__Directions for this task__. Given the listing below, output exactly the line containing "Photoshop、InDesign 和 Illustrator" and every line after it through the end.

__Input material__.
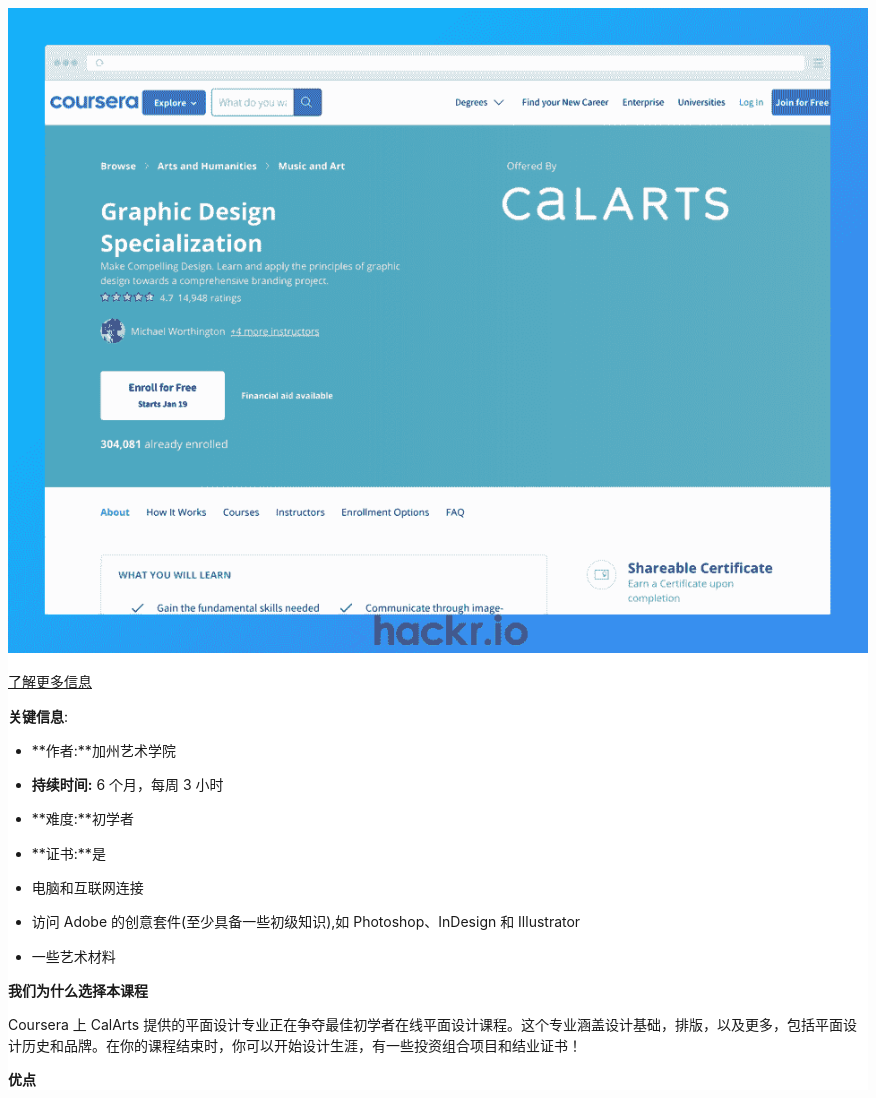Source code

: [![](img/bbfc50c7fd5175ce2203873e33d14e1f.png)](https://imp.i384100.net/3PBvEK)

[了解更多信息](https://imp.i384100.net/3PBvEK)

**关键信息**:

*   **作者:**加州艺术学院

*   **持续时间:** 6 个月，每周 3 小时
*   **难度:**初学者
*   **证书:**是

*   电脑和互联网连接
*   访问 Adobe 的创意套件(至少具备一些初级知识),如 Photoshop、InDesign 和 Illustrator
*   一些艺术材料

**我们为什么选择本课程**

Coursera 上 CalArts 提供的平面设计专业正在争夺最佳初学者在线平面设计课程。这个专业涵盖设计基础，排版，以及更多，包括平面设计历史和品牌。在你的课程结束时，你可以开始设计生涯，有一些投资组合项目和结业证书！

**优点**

__Result for this exercise__.
*   访问 Adobe 的创意套件(至少具备一些初级知识),如 Photoshop、InDesign 和 Illustrator
*   一些艺术材料

**我们为什么选择本课程**

Coursera 上 CalArts 提供的平面设计专业正在争夺最佳初学者在线平面设计课程。这个专业涵盖设计基础，排版，以及更多，包括平面设计历史和品牌。在你的课程结束时，你可以开始设计生涯，有一些投资组合项目和结业证书！

**优点**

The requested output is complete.